───── INPUT DATA ─────

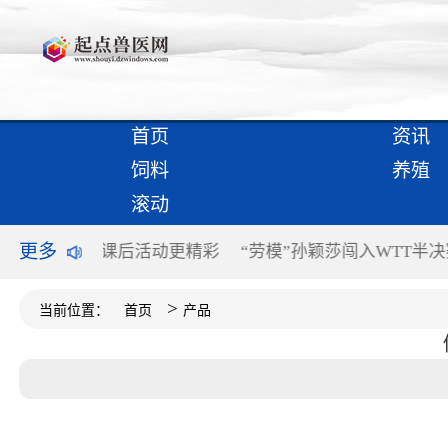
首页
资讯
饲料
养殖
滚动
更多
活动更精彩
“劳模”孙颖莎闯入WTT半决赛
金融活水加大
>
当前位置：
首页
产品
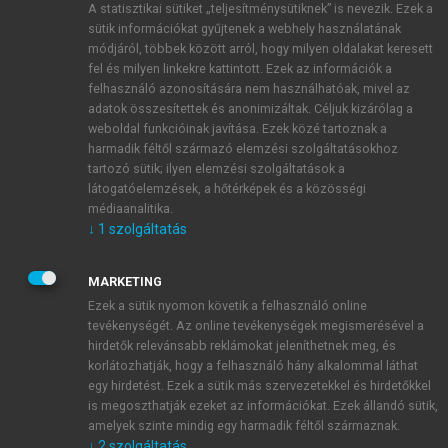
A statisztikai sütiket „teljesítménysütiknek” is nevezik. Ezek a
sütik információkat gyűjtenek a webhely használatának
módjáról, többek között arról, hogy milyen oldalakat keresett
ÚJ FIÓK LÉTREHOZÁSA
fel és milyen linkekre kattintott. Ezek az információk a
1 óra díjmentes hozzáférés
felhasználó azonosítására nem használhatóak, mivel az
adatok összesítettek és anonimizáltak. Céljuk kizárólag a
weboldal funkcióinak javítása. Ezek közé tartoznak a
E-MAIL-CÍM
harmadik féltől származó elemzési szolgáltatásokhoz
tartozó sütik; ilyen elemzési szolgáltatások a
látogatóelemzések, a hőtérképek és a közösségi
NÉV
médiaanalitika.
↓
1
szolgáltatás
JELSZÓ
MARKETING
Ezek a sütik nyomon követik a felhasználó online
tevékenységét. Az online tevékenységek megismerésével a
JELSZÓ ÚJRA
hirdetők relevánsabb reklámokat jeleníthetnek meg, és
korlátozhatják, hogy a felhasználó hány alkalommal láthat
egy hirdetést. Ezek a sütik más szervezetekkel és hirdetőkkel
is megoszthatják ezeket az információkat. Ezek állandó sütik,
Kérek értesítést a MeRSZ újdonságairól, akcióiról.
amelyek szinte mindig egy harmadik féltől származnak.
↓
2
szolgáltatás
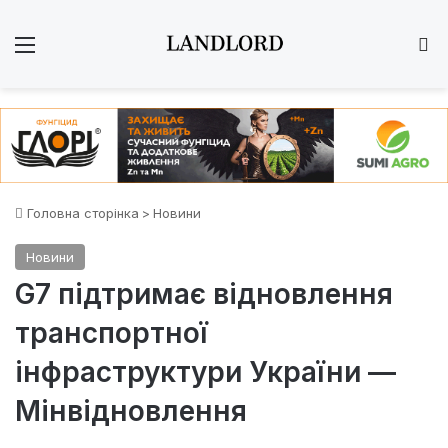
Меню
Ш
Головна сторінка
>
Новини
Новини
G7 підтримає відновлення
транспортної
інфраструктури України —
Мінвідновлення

─────

## ASSIGNMENT
Show each line of the records that contains the string "elemzési".

## FINAL ANSWER
harmadik féltől származó elemzési szolgáltatásokhoz
tartozó sütik; ilyen elemzési szolgáltatások a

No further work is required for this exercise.